* **Task prompt**: Only the lines below between the ones containing "(pin output line (at 12.7 -10.16" and "(pin power_in line (at 0 20.32", inclusive, are to be reproduced, each exactly as it stands.

* **Provided data**:
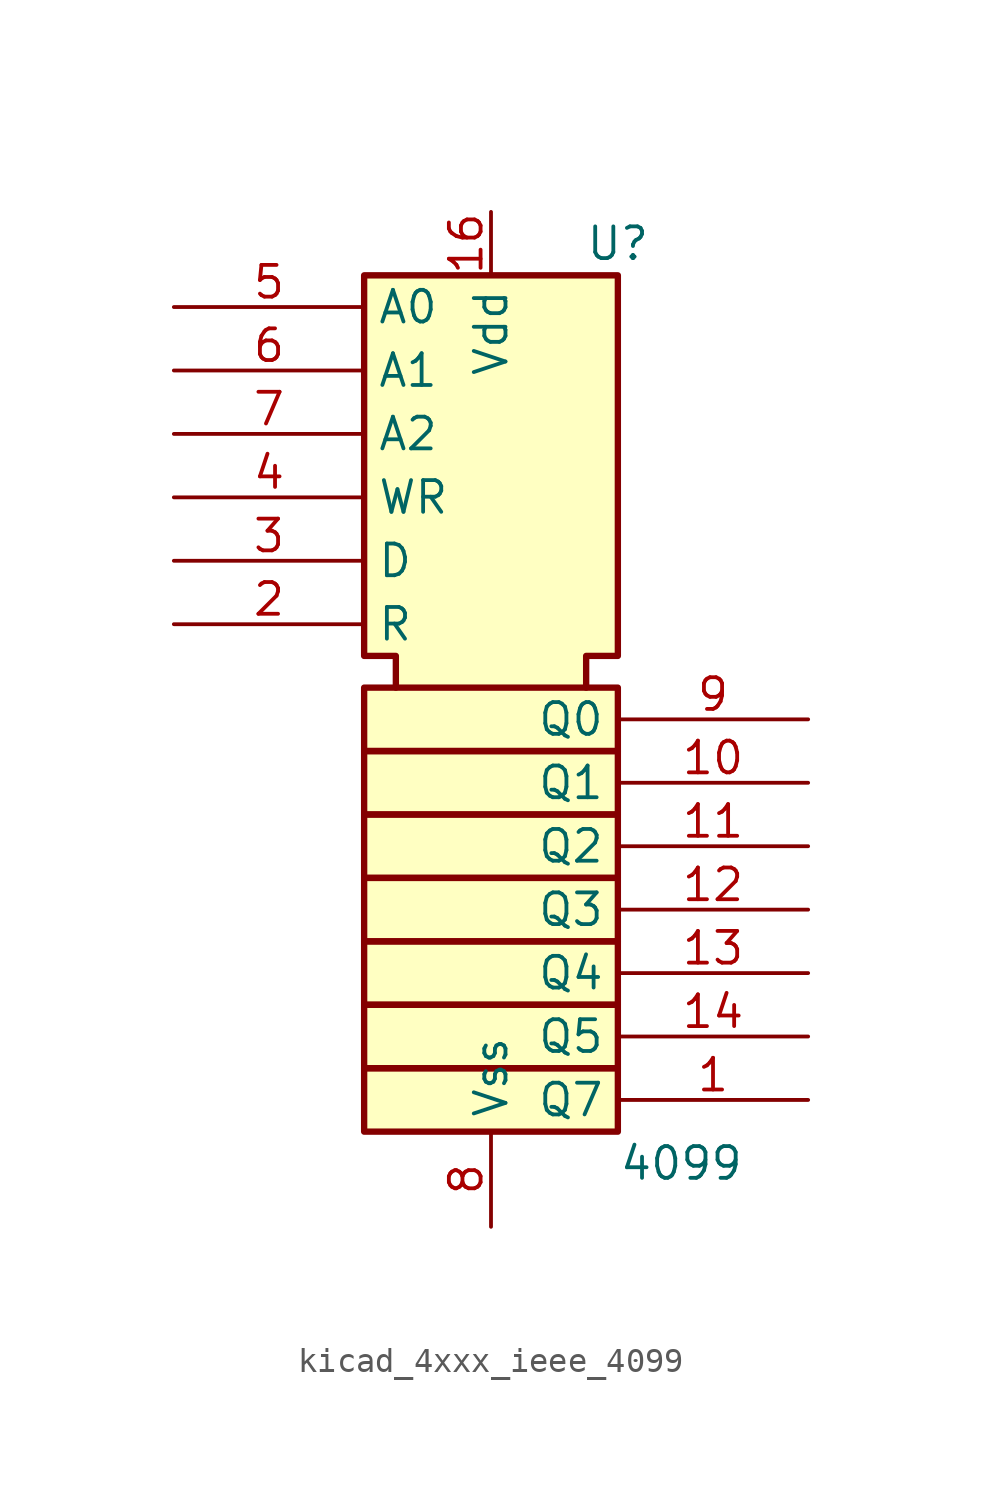
<source format=kicad_sym>
(kicad_symbol_lib
  (version 20220914)
  (generator kicad_symbol_editor)
  (symbol "kicad_4xxx_ieee_4099"
    (property "Reference" "U"
      (at 5.08 19.05 0)
      (effects (font (size 1.27 1.27))))
    (property "Value" "4099"
      (at 7.62 -17.78 0)
      (effects (font (size 1.27 1.27))))
    (symbol "kicad_4xxx_ieee_4099_0_1"
      (rectangle (start -5.08 -13.97) (end 5.08 -16.51) (stroke (width 0.254) (type default)) (fill (type background)))
      (rectangle (start -5.08 -11.43) (end 5.08 -13.97) (stroke (width 0.254) (type default)) (fill (type background)))
      (rectangle (start -5.08 -8.89) (end 5.08 -11.43) (stroke (width 0.254) (type default)) (fill (type background)))
      (rectangle (start -5.08 -6.35) (end 5.08 -8.89) (stroke (width 0.254) (type default)) (fill (type background)))
      (rectangle (start -5.08 -3.81) (end 5.08 -6.35) (stroke (width 0.254) (type default)) (fill (type background)))
      (rectangle (start -5.08 -1.27) (end 5.08 -3.81) (stroke (width 0.254) (type default)) (fill (type background)))
      (rectangle (start -5.08 1.27) (end 5.08 -1.27) (stroke (width 0.254) (type default)) (fill (type background)))
      (polyline (pts (xy 3.81 1.27) (xy 3.81 2.54) (xy 5.08 2.54) (xy 5.08 17.78) (xy -5.08 17.78) (xy -5.08 2.54) (xy -3.81 2.54) (xy -3.81 1.27)) (stroke (width 0.254) (type default)) (fill (type background))))
    (symbol "kicad_4xxx_ieee_4099_1_1"
      (pin output line (at 12.7 -15.24 180) (length 7.62) (name "Q7" (effects (font (size 1.27 1.27)))) (number "1" (effects (font (size 1.27 1.27)))))
      (pin output line (at 12.7 -2.54 180) (length 7.62) (name "Q1" (effects (font (size 1.27 1.27)))) (number "10" (effects (font (size 1.27 1.27)))))
      (pin output line (at 12.7 -5.08 180) (length 7.62) (name "Q2" (effects (font (size 1.27 1.27)))) (number "11" (effects (font (size 1.27 1.27)))))
      (pin output line (at 12.7 -7.62 180) (length 7.62) (name "Q3" (effects (font (size 1.27 1.27)))) (number "12" (effects (font (size 1.27 1.27)))))
      (pin output line (at 12.7 -10.16 180) (length 7.62) (name "Q4" (effects (font (size 1.27 1.27)))) (number "13" (effects (font (size 1.27 1.27)))))
      (pin output line (at 12.7 -12.7 180) (length 7.62) (name "Q5" (effects (font (size 1.27 1.27)))) (number "14" (effects (font (size 1.27 1.27)))))
      (pin power_in line (at 0 20.32 270) (length 2.54) (name "Vdd" (effects (font (size 1.27 1.27)))) (number "16" (effects (font (size 1.27 1.27)))))
      (pin input line (at -12.7 3.81 0) (length 7.62) (name "R" (effects (font (size 1.27 1.27)))) (number "2" (effects (font (size 1.27 1.27)))))
      (pin input line (at -12.7 6.35 0) (length 7.62) (name "D" (effects (font (size 1.27 1.27)))) (number "3" (effects (font (size 1.27 1.27)))))
      (pin input line (at -12.7 8.89 0) (length 7.62) (name "WR" (effects (font (size 1.27 1.27)))) (number "4" (effects (font (size 1.27 1.27)))))
      (pin input line (at -12.7 16.51 0) (length 7.62) (name "A0" (effects (font (size 1.27 1.27)))) (number "5" (effects (font (size 1.27 1.27)))))
      (pin input line (at -12.7 13.97 0) (length 7.62) (name "A1" (effects (font (size 1.27 1.27)))) (number "6" (effects (font (size 1.27 1.27)))))
      (pin input line (at -12.7 11.43 0) (length 7.62) (name "A2" (effects (font (size 1.27 1.27)))) (number "7" (effects (font (size 1.27 1.27)))))
      (pin power_in line (at 0 -20.32 90) (length 3.81) (name "Vss" (effects (font (size 1.27 1.27)))) (number "8" (effects (font (size 1.27 1.27)))))
      (pin output line (at 12.7 0 180) (length 7.62) (name "Q0" (effects (font (size 1.27 1.27)))) (number "9" (effects (font (size 1.27 1.27))))))))
</source>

* **Written answer**:
      (pin output line (at 12.7 -10.16 180) (length 7.62) (name "Q4" (effects (font (size 1.27 1.27)))) (number "13" (effects (font (size 1.27 1.27)))))
      (pin output line (at 12.7 -12.7 180) (length 7.62) (name "Q5" (effects (font (size 1.27 1.27)))) (number "14" (effects (font (size 1.27 1.27)))))
      (pin power_in line (at 0 20.32 270) (length 2.54) (name "Vdd" (effects (font (size 1.27 1.27)))) (number "16" (effects (font (size 1.27 1.27)))))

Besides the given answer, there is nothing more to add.